> Serie di esercizi
a) Nel brano sul cinema americano degli anni Cinquanta, da che cosa risulta fortemente permeata la fantascienza di quel decennio?
b) Per favore, estrai dal brano sul cinema americano degli anni Cinquanta il passo compreso tra "Tale periodo è" e "passato [su Carmilla].", inclusi.

Tale periodo è caratterizzato dal trionfo del macro genere del drama che ricorre spesso ad autori teatrali e letterari. «Le commedie degli anni Cinquanta sono forse lo specchio più evidente del clima culturale americano dell’epoca: risultano, in generale, prive di mordente, opache, prevedibili, per quanto visivamente sofisticate» (p. 92).
La fantascienza degli anni Cinquanta è invece fortemente permeata dalle avventure spaziali, dalla paranoia atomica e dal clima della guerra fredda che vede minacce comuniste ovunque. A tal proposito si rimanda al saggio di Roberto Giacomelli, Nemici dell’America, nemici dell’umanità. Il “nemico” nel cinema fantascientifico americano (Sovera Edizioni, 2014) su cui ci siamo lungamente soffermati in passato [su Carmilla].

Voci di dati

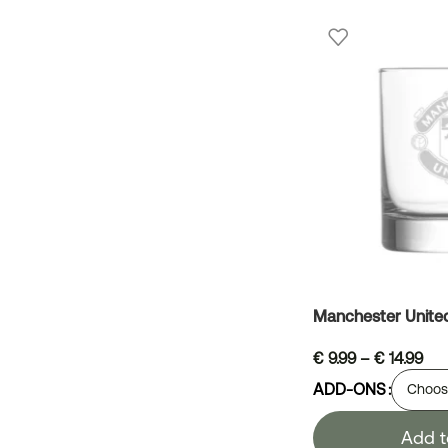
Manchester Unite
€
9.99
–
€
14.99
ADD-ONS
Add t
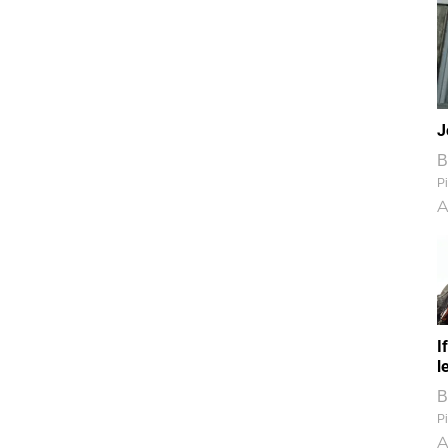
J
B
Pi
A
I
l
B
Pi
A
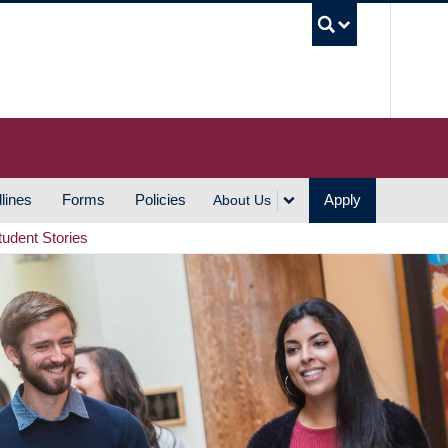
UBC S
lines
Forms
Policies
Apply
About Us
tudent Stories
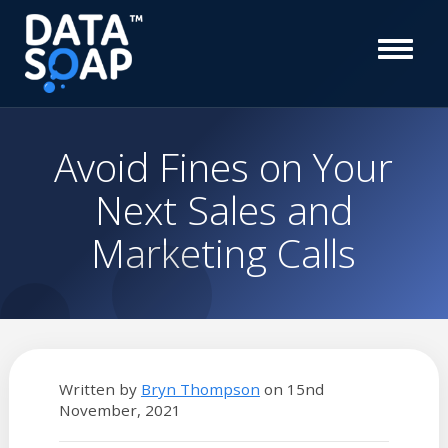
Avoid Fines on Your
Next Sales and
Marketing Calls
Written by
Bryn Thompson
on
15nd
November, 2021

> Elenco soluzioni
a) Dalle avventure spaziali, dalla paranoia atomica e dal clima della guerra fredda.

b)
Tale periodo è caratterizzato dal trionfo del macro genere del drama che ricorre spesso ad autori teatrali e letterari. «Le commedie degli anni Cinquanta sono forse lo specchio più evidente del clima culturale americano dell’epoca: risultano, in generale, prive di mordente, opache, prevedibili, per quanto visivamente sofisticate» (p. 92).
La fantascienza degli anni Cinquanta è invece fortemente permeata dalle avventure spaziali, dalla paranoia atomica e dal clima della guerra fredda che vede minacce comuniste ovunque. A tal proposito si rimanda al saggio di Roberto Giacomelli, Nemici dell’America, nemici dell’umanità. Il “nemico” nel cinema fantascientifico americano (Sovera Edizioni, 2014) su cui ci siamo lungamente soffermati in passato [su Carmilla].